PROMPT
Can you edit the records below so that every "kurikulum" reads "curriculum", with everything else unchanged and the pictures left out of your answer?

Segment Start: PROVIDED RECORDS

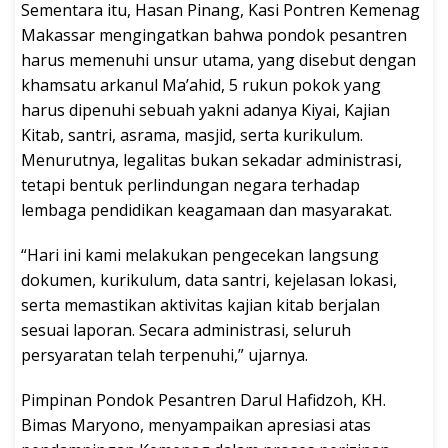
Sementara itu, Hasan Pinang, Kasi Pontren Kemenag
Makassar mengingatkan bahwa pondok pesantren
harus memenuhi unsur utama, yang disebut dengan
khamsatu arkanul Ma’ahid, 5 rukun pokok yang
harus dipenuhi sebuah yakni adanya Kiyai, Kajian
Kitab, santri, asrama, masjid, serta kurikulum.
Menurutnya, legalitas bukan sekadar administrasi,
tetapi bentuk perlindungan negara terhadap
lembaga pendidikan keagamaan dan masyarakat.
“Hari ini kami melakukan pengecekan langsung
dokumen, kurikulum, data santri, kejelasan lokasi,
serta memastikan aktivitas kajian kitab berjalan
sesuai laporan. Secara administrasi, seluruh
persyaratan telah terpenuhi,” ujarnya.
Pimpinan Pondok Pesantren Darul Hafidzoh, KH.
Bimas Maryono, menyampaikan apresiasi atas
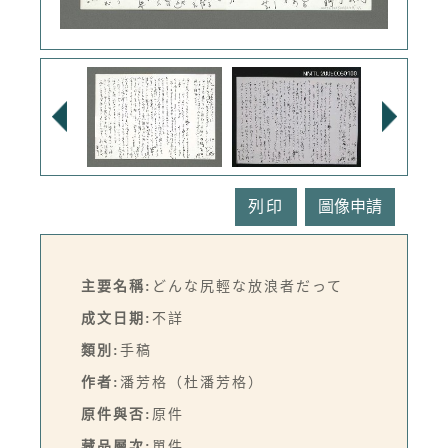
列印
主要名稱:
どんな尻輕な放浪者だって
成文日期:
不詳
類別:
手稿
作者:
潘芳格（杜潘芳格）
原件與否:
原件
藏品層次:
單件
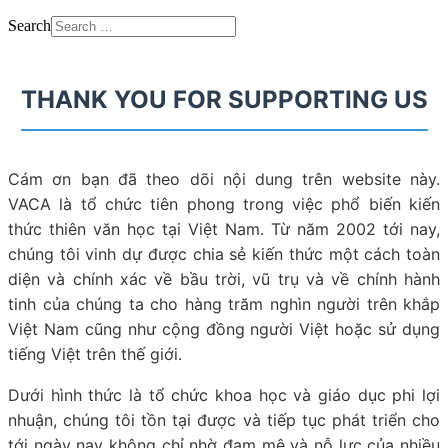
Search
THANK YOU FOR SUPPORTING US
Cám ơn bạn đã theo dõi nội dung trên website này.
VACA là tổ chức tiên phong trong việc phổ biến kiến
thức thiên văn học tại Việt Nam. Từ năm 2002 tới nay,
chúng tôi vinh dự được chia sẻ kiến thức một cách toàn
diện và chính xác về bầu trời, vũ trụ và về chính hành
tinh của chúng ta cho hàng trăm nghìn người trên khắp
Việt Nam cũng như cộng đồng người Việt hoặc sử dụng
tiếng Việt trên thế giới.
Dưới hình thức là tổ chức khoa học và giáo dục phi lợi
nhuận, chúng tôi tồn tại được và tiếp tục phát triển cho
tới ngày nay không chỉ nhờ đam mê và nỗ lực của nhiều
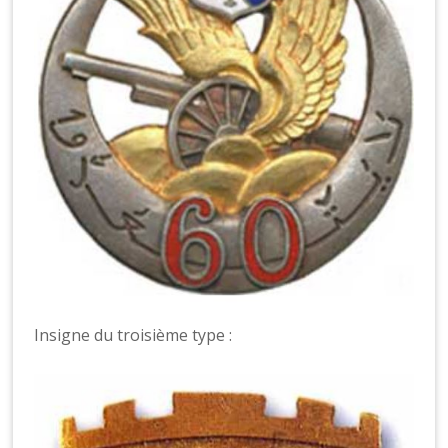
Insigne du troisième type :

Segment End: PROVIDED RECORDS

SOLUTION FOR THIS PROBLEM
Sementara itu, Hasan Pinang, Kasi Pontren Kemenag
Makassar mengingatkan bahwa pondok pesantren
harus memenuhi unsur utama, yang disebut dengan
khamsatu arkanul Ma’ahid, 5 rukun pokok yang
harus dipenuhi sebuah yakni adanya Kiyai, Kajian
Kitab, santri, asrama, masjid, serta curriculum.
Menurutnya, legalitas bukan sekadar administrasi,
tetapi bentuk perlindungan negara terhadap
lembaga pendidikan keagamaan dan masyarakat.
“Hari ini kami melakukan pengecekan langsung
dokumen, curriculum, data santri, kejelasan lokasi,
serta memastikan aktivitas kajian kitab berjalan
sesuai laporan. Secara administrasi, seluruh
persyaratan telah terpenuhi,” ujarnya.
Pimpinan Pondok Pesantren Darul Hafidzoh, KH.
Bimas Maryono, menyampaikan apresiasi atas
列印
主要名稱:
どんな尻輕な放浪者だって
成文日期:
不詳
類別:
手稿
作者:
潘芳格（杜潘芳格）
原件與否:
原件
藏品層次:
單件
Search
THANK YOU FOR SUPPORTING US
Cám ơn bạn đã theo dõi nội dung trên website này.
VACA là tổ chức tiên phong trong việc phổ biến kiến
thức thiên văn học tại Việt Nam. Từ năm 2002 tới nay,
chúng tôi vinh dự được chia sẻ kiến thức một cách toàn
diện và chính xác về bầu trời, vũ trụ và về chính hành
tinh của chúng ta cho hàng trăm nghìn người trên khắp
Việt Nam cũng như cộng đồng người Việt hoặc sử dụng
tiếng Việt trên thế giới.
Dưới hình thức là tổ chức khoa học và giáo dục phi lợi
nhuận, chúng tôi tồn tại được và tiếp tục phát triển cho
tới ngày nay không chỉ nhờ đam mê và nỗ lực của nhiều
Insigne du troisième type :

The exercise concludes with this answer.